This article outlines how Almanac can be used to assist supply chain management, by forecasting demand in two retail areas.
↳ Who’s this guide for?
This guide is for users working within store operations who are involved in the allocation of stock.
If you need to make sure you’re not over-stocking areas with low demand, or under-stocking areas with high demand - this guide is for you.
1. Select your Chain
Above: The search modal for Chains
Start by clicking Chains from the navigation bar to open up the search modal for Chains.
↳ Chain search
Use the search box on the side panel to search by Chain name. When you find your Chain, select it from the list of results. At this point the USA will be highlighted on the map.
If you’re looking to compare demand between states or cities, you can use the search box on the map to refine your analysis to that location. If this is the case, you can skip step 2 and go straight to step 3.
💡Tip: If you’re selecting a city, make sure all of your stores are covered. In Almanac, city boundaries as designated by the US Census Bureau are used. These boundaries may not align to your own definitions.
If, on the other hand, you’re looking to analyze a more specific group of stores - simply click the ‘ANALYZE’ button when the USA is highlighted and continue on to step 2.
2. Create your groups
Above: An analysis page for Starbucks
You’re now on a Chain analysis page for your Chain.
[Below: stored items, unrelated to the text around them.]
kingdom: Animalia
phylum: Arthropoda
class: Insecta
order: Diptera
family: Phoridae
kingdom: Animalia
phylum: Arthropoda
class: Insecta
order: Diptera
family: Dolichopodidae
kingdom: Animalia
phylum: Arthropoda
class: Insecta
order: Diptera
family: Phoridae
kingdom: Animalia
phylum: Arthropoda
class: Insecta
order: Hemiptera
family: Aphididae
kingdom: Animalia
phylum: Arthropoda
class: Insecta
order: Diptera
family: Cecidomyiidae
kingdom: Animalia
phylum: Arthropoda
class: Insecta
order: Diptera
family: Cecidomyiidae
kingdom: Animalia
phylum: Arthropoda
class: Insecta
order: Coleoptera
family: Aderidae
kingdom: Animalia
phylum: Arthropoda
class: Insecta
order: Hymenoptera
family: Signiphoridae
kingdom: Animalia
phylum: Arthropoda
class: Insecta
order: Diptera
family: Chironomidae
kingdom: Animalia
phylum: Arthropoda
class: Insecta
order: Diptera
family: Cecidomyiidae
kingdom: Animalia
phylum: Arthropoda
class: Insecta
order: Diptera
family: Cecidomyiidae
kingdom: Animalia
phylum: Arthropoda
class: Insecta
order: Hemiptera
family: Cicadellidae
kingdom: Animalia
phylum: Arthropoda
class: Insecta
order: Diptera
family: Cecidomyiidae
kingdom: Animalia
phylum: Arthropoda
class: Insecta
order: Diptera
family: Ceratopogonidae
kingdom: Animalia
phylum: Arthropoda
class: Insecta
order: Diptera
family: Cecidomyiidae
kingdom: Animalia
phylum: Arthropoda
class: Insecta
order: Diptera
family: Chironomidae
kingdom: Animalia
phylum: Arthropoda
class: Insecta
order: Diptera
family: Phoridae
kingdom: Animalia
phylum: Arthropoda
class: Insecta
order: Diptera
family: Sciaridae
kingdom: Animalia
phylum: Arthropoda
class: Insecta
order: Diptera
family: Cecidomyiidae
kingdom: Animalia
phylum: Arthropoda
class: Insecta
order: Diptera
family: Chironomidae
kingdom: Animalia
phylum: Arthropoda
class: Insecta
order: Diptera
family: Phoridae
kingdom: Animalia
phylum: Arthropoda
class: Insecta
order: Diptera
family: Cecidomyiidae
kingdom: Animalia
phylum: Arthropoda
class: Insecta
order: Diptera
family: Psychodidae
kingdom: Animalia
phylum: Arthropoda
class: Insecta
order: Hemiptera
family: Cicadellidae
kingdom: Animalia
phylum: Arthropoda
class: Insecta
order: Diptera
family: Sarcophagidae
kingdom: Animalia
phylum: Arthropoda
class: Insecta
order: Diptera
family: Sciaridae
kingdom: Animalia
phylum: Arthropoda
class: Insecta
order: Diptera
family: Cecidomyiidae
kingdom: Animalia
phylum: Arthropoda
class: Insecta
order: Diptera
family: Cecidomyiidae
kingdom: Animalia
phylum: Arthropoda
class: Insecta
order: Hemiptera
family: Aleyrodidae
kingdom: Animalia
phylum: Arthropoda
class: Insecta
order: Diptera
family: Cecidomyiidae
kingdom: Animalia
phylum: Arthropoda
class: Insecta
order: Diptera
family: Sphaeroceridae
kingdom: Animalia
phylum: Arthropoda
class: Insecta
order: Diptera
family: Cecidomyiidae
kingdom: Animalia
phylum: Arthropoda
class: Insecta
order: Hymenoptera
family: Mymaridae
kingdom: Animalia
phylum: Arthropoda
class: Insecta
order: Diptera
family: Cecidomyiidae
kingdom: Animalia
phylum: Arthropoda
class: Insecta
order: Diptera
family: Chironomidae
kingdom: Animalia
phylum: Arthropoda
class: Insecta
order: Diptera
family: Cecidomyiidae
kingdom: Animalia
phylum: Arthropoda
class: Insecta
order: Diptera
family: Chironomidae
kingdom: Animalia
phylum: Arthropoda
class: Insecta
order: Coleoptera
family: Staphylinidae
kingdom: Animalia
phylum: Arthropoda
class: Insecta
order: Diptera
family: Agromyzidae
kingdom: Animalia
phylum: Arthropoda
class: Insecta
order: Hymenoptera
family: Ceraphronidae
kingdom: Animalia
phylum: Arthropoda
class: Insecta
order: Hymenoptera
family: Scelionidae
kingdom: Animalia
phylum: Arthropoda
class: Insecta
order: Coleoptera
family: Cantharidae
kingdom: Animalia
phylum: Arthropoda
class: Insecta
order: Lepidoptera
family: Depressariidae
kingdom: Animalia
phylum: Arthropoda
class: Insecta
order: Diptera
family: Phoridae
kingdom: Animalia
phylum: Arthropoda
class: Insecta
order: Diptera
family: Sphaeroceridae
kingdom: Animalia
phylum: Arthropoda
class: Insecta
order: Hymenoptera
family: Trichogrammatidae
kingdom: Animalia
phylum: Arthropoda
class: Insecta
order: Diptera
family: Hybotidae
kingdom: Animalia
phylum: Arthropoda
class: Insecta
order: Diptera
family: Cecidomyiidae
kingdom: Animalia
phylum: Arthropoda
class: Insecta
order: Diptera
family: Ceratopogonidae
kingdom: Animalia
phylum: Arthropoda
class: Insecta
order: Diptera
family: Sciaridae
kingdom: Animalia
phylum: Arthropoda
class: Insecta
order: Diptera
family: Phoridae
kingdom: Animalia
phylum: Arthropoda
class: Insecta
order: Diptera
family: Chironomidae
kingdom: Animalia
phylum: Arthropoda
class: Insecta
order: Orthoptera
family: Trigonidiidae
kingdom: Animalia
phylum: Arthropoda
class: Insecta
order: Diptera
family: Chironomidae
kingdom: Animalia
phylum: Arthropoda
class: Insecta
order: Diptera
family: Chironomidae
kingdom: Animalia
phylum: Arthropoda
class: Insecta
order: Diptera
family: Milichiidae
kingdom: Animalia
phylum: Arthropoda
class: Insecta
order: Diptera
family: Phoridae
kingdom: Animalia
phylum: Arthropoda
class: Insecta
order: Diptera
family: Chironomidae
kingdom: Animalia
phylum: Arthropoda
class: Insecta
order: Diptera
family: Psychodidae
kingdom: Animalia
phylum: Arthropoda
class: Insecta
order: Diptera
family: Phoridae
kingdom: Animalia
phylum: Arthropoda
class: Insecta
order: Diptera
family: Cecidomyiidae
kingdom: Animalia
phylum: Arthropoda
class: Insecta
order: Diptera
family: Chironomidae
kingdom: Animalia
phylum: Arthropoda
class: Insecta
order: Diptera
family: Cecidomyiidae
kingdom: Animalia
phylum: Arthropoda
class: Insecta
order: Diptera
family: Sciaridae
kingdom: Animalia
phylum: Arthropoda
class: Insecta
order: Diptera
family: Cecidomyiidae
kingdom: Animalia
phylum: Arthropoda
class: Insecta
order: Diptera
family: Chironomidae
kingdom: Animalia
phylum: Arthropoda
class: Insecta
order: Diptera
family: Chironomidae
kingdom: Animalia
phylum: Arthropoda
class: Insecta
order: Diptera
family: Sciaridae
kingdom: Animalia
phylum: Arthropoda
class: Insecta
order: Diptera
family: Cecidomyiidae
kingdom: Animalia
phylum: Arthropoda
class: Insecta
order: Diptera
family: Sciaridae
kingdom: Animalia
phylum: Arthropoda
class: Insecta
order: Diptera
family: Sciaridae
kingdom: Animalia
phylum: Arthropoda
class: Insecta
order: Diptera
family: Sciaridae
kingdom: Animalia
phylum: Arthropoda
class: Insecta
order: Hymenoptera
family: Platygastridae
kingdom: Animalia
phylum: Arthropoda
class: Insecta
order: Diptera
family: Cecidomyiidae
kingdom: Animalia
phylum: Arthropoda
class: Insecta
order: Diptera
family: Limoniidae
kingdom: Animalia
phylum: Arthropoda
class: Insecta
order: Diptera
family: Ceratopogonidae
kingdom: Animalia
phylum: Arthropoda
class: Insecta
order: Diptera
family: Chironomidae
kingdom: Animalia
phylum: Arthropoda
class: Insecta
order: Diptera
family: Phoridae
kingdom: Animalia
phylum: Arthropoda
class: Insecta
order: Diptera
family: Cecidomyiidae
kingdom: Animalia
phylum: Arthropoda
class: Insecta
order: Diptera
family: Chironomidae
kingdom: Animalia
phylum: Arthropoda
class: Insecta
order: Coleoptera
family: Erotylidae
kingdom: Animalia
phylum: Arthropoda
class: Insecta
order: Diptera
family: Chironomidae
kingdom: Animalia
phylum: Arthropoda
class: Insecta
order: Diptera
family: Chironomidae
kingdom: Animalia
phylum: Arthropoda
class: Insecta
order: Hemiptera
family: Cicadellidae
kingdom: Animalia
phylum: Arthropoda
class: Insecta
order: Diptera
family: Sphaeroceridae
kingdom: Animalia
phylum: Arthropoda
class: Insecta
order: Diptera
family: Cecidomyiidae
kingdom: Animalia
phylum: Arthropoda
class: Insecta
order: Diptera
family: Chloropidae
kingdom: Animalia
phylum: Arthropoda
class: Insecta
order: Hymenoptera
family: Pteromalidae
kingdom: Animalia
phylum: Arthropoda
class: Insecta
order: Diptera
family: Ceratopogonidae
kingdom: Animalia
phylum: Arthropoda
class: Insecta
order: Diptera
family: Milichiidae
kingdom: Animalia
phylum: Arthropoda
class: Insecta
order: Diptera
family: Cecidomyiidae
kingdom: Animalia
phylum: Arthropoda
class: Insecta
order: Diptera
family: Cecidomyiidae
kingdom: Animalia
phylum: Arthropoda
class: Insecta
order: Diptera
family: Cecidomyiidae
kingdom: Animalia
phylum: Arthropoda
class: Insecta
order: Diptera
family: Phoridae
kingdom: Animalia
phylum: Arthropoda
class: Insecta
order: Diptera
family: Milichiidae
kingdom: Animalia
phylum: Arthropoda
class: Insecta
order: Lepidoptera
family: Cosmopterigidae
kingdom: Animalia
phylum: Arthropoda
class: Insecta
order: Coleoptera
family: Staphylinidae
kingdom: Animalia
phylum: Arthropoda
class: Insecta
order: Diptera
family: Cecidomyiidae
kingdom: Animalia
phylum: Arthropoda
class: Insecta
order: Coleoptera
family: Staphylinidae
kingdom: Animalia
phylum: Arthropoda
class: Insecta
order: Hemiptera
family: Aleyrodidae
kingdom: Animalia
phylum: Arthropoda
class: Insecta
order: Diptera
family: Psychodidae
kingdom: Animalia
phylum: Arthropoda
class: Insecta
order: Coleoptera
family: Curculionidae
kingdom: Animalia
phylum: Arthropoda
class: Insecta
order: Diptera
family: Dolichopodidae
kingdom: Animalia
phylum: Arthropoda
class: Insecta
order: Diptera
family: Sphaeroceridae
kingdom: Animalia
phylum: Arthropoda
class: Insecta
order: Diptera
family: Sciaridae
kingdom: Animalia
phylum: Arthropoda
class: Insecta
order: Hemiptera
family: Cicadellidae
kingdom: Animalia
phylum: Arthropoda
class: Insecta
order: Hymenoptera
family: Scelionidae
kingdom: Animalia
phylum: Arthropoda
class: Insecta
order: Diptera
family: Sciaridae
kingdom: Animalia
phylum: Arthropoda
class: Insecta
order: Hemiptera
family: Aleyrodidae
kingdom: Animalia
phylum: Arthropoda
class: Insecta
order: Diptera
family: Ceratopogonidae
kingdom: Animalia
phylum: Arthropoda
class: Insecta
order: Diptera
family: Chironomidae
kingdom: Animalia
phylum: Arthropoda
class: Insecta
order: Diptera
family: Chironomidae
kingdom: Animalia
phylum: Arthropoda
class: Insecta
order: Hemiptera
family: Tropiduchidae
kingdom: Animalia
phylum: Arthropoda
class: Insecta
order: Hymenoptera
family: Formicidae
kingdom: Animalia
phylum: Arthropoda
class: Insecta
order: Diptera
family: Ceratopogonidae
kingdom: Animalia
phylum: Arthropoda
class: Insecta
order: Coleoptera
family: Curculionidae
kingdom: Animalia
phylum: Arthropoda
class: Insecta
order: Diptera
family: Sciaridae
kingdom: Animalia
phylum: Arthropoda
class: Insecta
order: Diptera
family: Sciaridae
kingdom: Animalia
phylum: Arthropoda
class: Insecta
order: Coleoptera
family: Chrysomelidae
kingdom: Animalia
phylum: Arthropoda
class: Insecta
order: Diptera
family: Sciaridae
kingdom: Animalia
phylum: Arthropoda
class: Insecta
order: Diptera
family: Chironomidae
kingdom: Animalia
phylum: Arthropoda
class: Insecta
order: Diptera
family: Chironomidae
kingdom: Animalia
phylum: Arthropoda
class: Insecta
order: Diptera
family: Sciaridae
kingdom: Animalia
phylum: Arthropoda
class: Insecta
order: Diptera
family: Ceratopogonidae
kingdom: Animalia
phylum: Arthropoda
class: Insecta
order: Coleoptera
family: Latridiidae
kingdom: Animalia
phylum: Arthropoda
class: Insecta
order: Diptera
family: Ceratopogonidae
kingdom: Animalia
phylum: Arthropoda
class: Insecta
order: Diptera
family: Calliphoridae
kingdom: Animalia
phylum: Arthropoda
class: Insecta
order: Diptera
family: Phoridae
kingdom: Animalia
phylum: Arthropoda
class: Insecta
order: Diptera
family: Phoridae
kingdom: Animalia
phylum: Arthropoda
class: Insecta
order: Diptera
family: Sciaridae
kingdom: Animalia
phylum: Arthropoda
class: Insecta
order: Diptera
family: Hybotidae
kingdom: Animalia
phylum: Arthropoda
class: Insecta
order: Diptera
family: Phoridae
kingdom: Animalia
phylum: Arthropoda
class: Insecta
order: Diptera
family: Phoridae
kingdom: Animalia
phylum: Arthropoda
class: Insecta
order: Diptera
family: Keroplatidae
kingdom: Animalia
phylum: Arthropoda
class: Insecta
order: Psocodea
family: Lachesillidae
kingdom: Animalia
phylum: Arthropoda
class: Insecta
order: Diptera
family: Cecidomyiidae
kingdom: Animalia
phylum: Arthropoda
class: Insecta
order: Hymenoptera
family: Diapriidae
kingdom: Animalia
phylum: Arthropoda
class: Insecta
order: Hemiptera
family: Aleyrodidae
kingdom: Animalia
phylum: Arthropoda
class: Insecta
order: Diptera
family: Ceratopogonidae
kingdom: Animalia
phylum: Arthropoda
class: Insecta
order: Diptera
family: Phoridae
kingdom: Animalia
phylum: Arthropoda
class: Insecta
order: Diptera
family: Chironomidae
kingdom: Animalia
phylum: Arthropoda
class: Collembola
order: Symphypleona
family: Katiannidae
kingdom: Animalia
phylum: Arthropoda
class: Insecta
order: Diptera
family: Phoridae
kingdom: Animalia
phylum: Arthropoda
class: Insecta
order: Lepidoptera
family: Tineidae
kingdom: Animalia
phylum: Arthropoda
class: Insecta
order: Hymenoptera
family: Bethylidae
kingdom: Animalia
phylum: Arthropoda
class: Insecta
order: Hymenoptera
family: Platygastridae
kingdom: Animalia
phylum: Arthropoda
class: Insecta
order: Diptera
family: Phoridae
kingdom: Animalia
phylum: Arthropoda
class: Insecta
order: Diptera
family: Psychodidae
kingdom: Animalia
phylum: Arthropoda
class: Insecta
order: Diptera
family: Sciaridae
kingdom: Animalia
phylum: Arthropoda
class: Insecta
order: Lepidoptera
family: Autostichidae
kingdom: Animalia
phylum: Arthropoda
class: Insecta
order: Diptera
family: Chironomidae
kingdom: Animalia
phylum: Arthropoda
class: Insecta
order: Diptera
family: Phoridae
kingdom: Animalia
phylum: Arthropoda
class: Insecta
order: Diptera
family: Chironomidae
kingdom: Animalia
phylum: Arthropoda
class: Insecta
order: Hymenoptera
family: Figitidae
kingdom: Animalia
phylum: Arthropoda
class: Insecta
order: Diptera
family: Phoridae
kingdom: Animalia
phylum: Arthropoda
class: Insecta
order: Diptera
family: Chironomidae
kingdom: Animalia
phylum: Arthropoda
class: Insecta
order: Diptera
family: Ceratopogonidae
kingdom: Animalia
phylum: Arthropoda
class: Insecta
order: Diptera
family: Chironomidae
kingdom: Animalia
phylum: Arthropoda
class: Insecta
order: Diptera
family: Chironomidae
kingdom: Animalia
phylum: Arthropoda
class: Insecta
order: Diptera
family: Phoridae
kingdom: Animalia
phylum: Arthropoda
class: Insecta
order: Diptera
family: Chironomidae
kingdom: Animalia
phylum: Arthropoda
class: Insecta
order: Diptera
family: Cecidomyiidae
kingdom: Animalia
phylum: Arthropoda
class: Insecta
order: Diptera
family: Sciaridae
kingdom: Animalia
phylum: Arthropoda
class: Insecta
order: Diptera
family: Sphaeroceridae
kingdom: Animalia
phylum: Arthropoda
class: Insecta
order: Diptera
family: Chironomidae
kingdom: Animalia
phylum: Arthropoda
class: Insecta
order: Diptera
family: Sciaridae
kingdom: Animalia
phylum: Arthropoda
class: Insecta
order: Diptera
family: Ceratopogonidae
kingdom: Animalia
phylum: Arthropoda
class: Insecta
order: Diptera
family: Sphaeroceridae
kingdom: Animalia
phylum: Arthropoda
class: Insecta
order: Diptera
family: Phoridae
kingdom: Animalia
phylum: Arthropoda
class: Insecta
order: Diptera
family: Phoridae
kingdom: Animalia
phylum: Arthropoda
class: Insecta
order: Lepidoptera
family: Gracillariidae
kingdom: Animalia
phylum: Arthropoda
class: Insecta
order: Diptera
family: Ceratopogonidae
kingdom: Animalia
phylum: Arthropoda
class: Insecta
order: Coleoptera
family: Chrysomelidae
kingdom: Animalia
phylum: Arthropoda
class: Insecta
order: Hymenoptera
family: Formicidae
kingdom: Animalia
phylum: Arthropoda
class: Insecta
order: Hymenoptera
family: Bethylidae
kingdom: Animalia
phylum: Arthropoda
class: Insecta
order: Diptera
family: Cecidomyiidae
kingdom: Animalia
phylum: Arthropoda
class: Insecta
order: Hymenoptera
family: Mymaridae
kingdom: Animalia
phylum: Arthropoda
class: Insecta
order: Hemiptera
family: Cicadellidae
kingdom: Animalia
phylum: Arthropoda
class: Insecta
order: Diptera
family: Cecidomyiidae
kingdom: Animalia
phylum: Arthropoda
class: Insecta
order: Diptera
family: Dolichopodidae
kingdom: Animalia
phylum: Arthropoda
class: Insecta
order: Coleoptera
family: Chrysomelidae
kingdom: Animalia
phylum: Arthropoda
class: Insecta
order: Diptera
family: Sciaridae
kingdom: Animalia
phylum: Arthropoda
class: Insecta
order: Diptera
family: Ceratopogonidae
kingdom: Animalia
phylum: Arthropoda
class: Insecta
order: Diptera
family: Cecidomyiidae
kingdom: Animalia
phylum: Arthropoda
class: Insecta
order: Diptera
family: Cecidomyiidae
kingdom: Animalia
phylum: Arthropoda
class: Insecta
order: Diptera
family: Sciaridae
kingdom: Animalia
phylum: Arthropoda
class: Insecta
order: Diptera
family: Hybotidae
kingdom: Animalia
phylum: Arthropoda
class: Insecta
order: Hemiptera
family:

This page outlines nationwide performance, so let’s create a custom group of the stores that you’re interested in.
Above: The menu to create a custom group
From here click the ⋮ icon on the right hand side of the header menu and click ‘Create Group’.
Above: The create group modal lets you create a custom analysis
↳ Custom Groups
A modal will open with instructions on how to create a custom group of Places. Start by entering a name for this group.
Above: To save a group, you need to give it a name
Next you can add group rules. These are dynamic rules, so if new stores open after you create the group, they will be added as long as they meet them. There are two types of rules:
Sub-chains
Locations
Above: Some Chains, like Walmart, can create groups based on sub-chain
Sub-chain rules
If your Chain has different types of stores that are evident through the store’s name, you can include or exclude certain sub-chains. For example, Walmart’s sub-chains include Supercenters and Neighborhood Markets.
⚠️ Note: If all of your stores have the same name, this section will not appear. If this is a mistake, reach out to support@passby.com and we can update accordingly.
Above: All Chains can create groups based on location
Location rules
Every Chain will be able to set rules based on location. You can add rules based on the state, city and ZIP code that the stores are in, or add individual stores by adding the street address.
⚠️ Note: If a location does not appear when you are searching for it, this is likely because we do not have a record for stores in that area. Reach out at support@passby.com and we can add it to our data.
Above: Pinpoints indicating included stores will appear when you have added rules
Once you have finished selecting your rules, click the ‘SAVE AND GO TO GROUP’ button.
💡Tip: If you want to edit or delete a group after creating one, you can do so from the Settings section. Click the profile icon in the top right corner of the screen.
3. Analyze consumer demand
Above: An analysis page for a custom group of Starbucks restaurants
You will now be on a Chain analysis page for your custom group (or for a state or city if you skipped step 2). From here you can analyze overall demand to these stores with the Forecasted Visits analytic.
Above: The Forecasted Visits analytic, displaying the next 30 day’s worth of foot traffic
↳ Forecasted Visits
Scroll down to the Forecasted visits analytic. On this page, the analytic provides a 12 week forecast on the overall demand for all stores. For the next 30 days you can also see an hourly forecast by selecting ‘Hourly’ on the aggregation selector.
Use the dropdown above the graph to select the start and end dates. Adjust to the aggregation you want to suit your needs.
💡Tip: If there’s a sharp drop at the start or end of your date range, make sure the dates align to the aggregation. Weeks begin on Sundays and end on Saturdays; Months are based on calendar months; and quarters match the calendar year
(i.e. Q1 is January to March).
4. Export the data
Above: The Forecasted Visits analytic, displaying 14 days worth of hourly foot traffic
When you’re happy with the presentation of the data, select the export button next to the End Date picker. This will enable you to download the data as a .csv.
Above: The Export Data dialog box
A dialog box will open so that you can download the data. Simply enter a filename and click ‘Export’ to download as a .csv.
💡Tip: If you’d like to receive a data feed as well as your Almanac access, reach out to your account manager or to customersuccess@passby.com.
5. Compare the data
Repeat steps 2-4 to access data on the second group of stores.
At this point you’ll have two datasets - one for each of the groups of stores you’ve created.
You can use this to:
Compare demand for specific dates
Compare the trend of demand for each group
Combine with your first party data to create a personalized model
↳ Summary
So now you know how to use Almanac forecast demand in two groups of stores. You’ve learnt how to create a custom group of stores for a personalized analysis, how to use the Forecasted Visits analytic to predict demand, and how to export the data to combine with your own data.
Now you’ve got the data to help you allocate stock. Great job!